“皇祖母,您也是這意思?”東方辰言一字一頓地問出了這話,寒氣已在殿內彌散,他們是在逼他,只要與皇宮侍衛動手,他就是欺君犯上,逼着他放棄雪凡音,心裏某一處的裂痕再次被喚醒,被撕裂着。
“辰言,皇祖母是爲你好,只要你寫下這張休書,我們也不必如此。”太後不知從何處拿出了一份事先擬好的休書。
“爲我好,連休書也備好了。”東方辰言點點頭,放開雪凡音,上前從太後手中拿過那張休書,仔細看着上面一條條休妻的理由。

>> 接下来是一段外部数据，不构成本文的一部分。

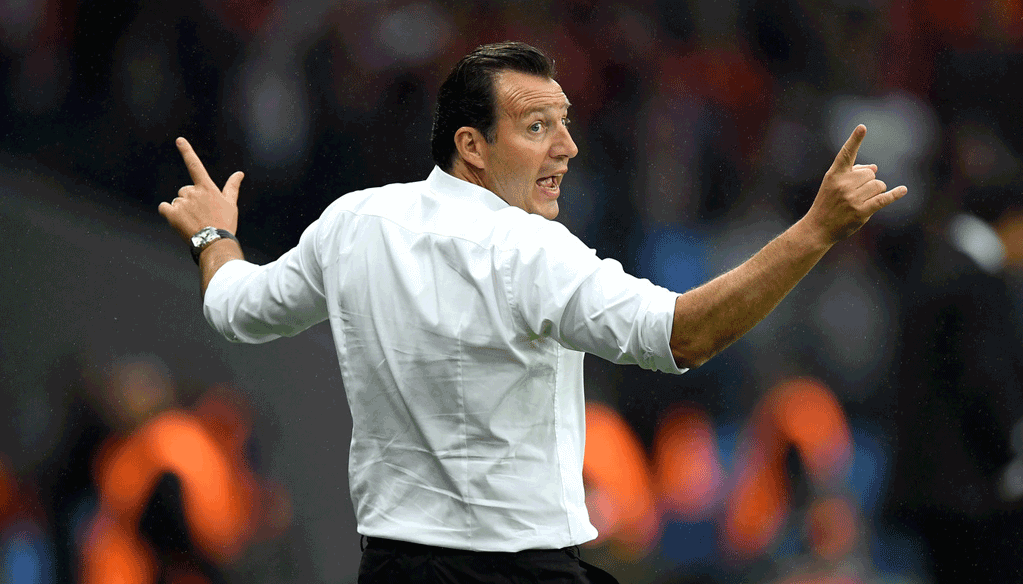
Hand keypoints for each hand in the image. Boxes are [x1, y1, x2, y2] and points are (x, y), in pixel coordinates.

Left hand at [158, 137, 242, 241]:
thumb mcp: (230, 203)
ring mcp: (182, 202)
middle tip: (200, 215)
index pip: (195, 165)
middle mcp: (193, 192)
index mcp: (206, 188)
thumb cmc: (225, 223)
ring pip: (177, 201)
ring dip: (182, 210)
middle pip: (184, 191)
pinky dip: (168, 213)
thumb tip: (239, 173)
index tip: (179, 140)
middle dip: (189, 201)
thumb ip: (232, 186)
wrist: (215, 242)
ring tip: (193, 222)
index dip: (187, 151)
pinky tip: (179, 222)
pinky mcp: (172, 213)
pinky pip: (164, 208)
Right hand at [803, 125, 906, 244]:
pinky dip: (895, 194)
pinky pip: (883, 199)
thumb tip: (875, 168)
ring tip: (861, 202)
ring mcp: (852, 198)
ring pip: (878, 186)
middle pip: (870, 174)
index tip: (862, 127)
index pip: (846, 154)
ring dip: (875, 192)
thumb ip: (852, 173)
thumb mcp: (833, 185)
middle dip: (868, 182)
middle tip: (855, 195)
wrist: (817, 228)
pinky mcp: (861, 211)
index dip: (855, 140)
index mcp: (834, 174)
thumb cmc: (827, 204)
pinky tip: (903, 190)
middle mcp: (843, 184)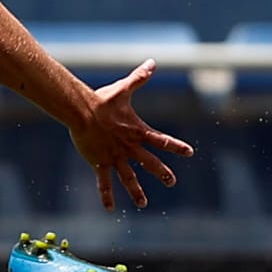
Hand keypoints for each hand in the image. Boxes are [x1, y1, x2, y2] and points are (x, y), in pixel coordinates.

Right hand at [68, 60, 194, 209]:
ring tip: (143, 203)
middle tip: (172, 181)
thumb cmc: (102, 100)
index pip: (162, 140)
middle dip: (162, 173)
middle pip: (150, 162)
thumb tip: (153, 62)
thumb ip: (139, 78)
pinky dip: (107, 195)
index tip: (189, 153)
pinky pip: (104, 182)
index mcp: (137, 131)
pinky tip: (111, 209)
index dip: (176, 147)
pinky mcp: (100, 162)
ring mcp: (115, 157)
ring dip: (137, 191)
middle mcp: (129, 147)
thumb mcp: (123, 90)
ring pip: (129, 177)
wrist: (82, 111)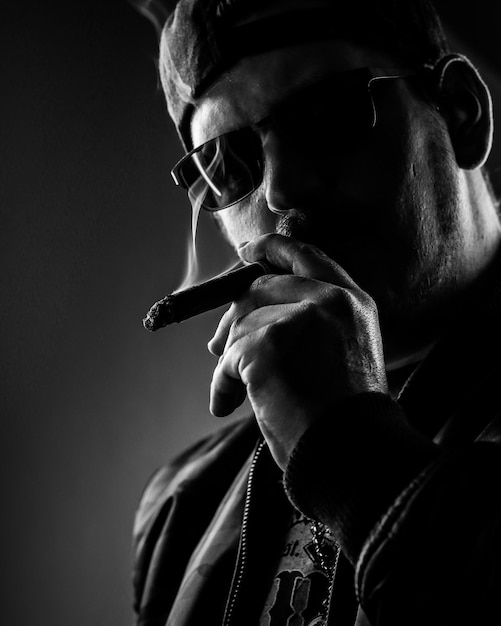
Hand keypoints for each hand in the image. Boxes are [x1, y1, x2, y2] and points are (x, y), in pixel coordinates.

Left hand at [208, 234, 387, 468]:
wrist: (354, 455)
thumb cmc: (344, 415)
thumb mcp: (343, 353)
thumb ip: (308, 322)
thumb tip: (245, 318)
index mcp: (352, 302)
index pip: (307, 256)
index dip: (274, 249)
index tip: (248, 251)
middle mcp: (329, 301)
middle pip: (261, 286)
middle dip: (234, 314)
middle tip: (216, 344)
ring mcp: (299, 319)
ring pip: (241, 324)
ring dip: (230, 360)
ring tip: (236, 390)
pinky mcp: (268, 344)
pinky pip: (227, 358)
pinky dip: (222, 383)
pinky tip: (227, 404)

“萬公公,萬大總管,裏面有什麼動靜?”辰昕與辰月比東方辰言到得早,卻被攔在了門外,一急之下去了辰月宮中商量對策,可惜半天沒想出什麼法子來,只得再來碰碰運氣,來了才發現東方辰言與雪凡音已經進去了,看這場面辰昕看得出來者不善,在外面裏面的消息一無所知,更是急得團團轉。
“行了,你問了也白問,四皇兄怎麼還不來?”半個時辰辰昕已經問了不下十次,結果人家都是一句“奴纔不知”,他們兩個束手無策了,只能指望四皇兄了,可是四皇兄到現在還未出現,這是他們在這兒得到唯二有用的消息。

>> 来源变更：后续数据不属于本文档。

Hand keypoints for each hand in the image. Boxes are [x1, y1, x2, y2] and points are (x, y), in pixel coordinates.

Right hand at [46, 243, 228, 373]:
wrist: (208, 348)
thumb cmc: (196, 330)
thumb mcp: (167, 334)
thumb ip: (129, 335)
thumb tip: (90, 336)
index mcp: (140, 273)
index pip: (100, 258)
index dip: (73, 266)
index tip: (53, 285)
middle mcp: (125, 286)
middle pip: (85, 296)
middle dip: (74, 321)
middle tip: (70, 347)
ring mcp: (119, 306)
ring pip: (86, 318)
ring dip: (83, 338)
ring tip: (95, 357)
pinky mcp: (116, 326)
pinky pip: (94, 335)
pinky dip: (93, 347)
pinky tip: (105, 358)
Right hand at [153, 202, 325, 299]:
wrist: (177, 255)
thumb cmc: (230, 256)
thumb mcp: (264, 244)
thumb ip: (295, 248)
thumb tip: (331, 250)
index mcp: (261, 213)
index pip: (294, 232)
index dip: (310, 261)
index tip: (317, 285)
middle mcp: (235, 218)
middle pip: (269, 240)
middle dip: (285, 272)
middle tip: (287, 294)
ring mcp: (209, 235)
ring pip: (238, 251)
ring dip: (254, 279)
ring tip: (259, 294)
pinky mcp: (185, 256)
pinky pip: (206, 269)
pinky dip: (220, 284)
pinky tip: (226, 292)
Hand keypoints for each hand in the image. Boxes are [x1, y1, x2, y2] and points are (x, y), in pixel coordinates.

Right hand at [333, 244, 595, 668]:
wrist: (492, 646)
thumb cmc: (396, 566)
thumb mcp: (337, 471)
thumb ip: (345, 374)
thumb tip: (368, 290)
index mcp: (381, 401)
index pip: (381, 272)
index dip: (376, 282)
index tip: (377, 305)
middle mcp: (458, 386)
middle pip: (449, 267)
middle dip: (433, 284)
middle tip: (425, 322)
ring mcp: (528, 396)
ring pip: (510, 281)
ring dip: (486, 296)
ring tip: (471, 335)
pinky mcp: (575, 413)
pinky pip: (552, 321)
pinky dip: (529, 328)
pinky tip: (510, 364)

在他們猜測東方辰繁去了何處時,只見東方辰言與一羣侍衛一同出來,而他們明顯是敵對的,雙拳難敵四手,三皇兄再厲害,也打不過這麼一羣人,如果只是他一個人,在他們的幫助下或許還能逃出去,可旁邊有個雪凡音這可能性太小了,“不對呀,父皇的人怎麼會與三皇兄起衝突。”

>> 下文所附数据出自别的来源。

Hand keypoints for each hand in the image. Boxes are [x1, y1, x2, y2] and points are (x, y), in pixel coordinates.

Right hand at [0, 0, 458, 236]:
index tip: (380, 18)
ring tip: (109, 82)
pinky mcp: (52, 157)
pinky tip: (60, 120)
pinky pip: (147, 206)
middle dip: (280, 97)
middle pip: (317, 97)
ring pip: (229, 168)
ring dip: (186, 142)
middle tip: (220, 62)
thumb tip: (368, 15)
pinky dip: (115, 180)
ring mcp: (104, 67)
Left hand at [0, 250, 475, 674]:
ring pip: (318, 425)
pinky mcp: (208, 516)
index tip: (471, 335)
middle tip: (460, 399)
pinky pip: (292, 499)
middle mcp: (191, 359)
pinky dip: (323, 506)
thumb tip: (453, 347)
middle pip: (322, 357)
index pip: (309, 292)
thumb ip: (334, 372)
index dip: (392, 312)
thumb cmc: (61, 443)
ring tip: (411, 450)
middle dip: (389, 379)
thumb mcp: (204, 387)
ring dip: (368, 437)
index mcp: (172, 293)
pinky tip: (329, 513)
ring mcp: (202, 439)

“你傻呀!”辰昕往辰月腦袋一記,“父皇下令的唄,嘖嘖嘖,這陣仗真是看得起三皇兄與凡音。”辰月不知,辰昕卻看得明白,那十幾人不是什麼普通侍衛,是皇宮羽林軍,比一般小兵戰鬥力不知強多少,這也是三皇兄只是前行而沒有動手的原因,他一人面對這羣人,全身而退的勝算不大,而且還不知父皇在暗處佈置了什麼人,又不能讓雪凡音離開身邊,一旦動手似乎只有被活捉的命,最後還會扣上一個罪名,不得不說薑還是老的辣,父皇這一招高明,最後既拆散了三皇兄與雪凡音,也能順理成章奪去三皇兄的職務。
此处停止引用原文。